**Records from a collection:**

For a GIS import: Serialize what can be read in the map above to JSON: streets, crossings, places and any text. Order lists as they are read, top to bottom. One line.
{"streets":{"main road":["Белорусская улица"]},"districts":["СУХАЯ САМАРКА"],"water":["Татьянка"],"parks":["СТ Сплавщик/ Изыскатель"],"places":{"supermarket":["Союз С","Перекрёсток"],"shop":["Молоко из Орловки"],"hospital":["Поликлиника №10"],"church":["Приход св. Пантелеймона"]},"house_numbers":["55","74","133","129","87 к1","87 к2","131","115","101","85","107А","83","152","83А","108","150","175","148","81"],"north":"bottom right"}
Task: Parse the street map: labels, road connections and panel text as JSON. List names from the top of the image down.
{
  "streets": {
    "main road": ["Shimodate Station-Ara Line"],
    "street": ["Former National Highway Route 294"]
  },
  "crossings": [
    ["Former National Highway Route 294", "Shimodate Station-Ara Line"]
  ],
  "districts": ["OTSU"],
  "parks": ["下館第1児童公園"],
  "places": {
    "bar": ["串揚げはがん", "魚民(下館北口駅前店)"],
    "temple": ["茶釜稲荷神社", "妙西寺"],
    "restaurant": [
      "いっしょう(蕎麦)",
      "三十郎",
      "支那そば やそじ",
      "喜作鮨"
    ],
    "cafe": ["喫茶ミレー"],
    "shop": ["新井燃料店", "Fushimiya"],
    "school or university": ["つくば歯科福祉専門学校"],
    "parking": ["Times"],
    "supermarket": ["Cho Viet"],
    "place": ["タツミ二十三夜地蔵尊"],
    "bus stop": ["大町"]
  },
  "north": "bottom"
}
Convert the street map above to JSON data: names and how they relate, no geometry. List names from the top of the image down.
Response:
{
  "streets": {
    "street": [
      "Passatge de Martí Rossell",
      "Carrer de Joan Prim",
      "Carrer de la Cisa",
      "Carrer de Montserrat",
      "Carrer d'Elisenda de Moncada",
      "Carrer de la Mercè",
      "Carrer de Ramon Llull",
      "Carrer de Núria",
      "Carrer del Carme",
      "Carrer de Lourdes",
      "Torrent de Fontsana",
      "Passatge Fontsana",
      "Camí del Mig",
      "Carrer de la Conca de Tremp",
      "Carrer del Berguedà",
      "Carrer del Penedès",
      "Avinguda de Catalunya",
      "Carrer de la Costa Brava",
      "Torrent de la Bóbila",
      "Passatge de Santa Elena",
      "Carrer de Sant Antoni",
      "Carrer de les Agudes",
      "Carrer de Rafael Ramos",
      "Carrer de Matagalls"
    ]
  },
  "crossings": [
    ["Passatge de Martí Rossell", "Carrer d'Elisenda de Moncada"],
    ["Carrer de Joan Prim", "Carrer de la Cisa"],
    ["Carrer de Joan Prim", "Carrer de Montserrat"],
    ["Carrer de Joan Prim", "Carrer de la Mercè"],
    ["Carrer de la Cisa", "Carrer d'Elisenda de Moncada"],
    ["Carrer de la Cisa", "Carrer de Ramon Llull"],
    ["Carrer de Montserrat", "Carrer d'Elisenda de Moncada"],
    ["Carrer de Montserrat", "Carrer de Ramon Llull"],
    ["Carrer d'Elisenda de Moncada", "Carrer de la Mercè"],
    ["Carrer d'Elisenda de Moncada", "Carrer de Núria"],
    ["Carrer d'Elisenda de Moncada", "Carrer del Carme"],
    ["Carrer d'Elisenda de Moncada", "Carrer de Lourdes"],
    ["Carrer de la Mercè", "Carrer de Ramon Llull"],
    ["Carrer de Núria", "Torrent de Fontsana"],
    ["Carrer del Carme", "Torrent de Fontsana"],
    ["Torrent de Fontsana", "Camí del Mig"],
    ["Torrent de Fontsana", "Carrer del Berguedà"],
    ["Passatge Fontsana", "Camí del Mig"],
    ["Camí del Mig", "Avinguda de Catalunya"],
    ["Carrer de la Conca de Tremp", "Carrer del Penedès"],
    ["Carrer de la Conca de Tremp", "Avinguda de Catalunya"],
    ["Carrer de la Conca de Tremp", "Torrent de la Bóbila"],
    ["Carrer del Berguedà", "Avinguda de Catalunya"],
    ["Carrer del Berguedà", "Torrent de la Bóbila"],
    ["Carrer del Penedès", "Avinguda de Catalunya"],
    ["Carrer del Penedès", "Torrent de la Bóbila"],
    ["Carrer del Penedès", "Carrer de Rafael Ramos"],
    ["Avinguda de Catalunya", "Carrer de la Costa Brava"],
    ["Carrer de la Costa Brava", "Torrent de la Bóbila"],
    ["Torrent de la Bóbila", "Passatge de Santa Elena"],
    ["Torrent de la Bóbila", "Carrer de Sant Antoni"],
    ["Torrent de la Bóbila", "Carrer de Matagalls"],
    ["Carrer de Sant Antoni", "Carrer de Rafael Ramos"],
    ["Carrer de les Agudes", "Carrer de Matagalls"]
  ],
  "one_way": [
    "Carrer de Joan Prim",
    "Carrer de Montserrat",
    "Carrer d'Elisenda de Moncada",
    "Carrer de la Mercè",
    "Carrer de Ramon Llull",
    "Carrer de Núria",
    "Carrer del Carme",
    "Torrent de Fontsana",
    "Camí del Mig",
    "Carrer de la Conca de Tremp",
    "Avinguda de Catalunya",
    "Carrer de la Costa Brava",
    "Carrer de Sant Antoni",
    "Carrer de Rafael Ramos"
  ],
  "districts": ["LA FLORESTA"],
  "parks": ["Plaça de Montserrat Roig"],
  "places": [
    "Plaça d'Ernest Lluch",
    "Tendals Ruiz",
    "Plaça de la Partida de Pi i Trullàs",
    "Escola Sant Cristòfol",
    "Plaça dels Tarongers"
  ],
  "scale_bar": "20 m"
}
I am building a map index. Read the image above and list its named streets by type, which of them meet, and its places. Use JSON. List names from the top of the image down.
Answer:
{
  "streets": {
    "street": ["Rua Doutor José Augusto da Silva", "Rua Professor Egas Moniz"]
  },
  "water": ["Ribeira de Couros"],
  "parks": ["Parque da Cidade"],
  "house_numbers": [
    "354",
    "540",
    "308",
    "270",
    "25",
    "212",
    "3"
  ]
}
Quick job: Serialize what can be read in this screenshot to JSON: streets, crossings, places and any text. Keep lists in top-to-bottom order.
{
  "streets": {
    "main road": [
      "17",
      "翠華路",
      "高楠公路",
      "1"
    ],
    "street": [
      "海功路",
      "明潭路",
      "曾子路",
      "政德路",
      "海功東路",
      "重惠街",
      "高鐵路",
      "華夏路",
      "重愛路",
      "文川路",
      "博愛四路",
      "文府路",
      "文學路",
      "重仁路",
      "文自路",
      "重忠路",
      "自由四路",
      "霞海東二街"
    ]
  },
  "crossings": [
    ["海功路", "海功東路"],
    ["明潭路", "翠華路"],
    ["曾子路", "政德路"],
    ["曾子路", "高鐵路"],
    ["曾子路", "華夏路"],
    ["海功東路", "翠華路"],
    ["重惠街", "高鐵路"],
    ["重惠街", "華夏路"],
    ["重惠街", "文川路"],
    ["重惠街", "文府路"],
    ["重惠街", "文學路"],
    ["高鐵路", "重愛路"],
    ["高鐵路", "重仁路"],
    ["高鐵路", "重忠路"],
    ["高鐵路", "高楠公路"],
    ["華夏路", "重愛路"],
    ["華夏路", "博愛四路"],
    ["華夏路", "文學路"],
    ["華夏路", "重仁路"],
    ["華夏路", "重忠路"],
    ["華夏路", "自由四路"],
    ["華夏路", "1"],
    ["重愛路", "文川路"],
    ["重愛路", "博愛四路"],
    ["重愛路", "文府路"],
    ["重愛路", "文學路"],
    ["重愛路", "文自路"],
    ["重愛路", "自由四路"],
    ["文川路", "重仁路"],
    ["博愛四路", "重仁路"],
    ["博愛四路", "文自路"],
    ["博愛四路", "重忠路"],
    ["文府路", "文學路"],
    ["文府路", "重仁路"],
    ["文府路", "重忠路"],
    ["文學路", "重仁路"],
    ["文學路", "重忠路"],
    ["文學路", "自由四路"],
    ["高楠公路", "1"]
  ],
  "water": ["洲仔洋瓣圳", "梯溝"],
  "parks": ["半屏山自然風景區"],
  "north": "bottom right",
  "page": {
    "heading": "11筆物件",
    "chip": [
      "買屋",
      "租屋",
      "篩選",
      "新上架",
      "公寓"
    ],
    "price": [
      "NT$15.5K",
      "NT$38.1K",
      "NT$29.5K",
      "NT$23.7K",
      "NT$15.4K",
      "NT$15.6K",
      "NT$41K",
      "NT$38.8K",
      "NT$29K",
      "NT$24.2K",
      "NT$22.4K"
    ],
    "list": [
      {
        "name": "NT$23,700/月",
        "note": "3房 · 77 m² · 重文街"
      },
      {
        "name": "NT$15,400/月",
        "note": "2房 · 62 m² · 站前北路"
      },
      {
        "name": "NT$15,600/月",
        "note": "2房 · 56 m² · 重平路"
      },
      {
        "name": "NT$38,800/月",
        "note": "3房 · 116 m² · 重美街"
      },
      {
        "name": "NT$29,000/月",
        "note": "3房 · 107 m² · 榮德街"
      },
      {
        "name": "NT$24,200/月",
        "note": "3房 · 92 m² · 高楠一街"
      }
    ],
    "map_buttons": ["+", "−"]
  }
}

**EXERCISE PROMPT:** Wherever the string "Highway" appears in a line of the records above, copy that line.

**SOLUTION:**
    "street": ["Former National Highway Route 294"]
    ["Former National Highway Route 294", "Shimodate Station-Ara Line"]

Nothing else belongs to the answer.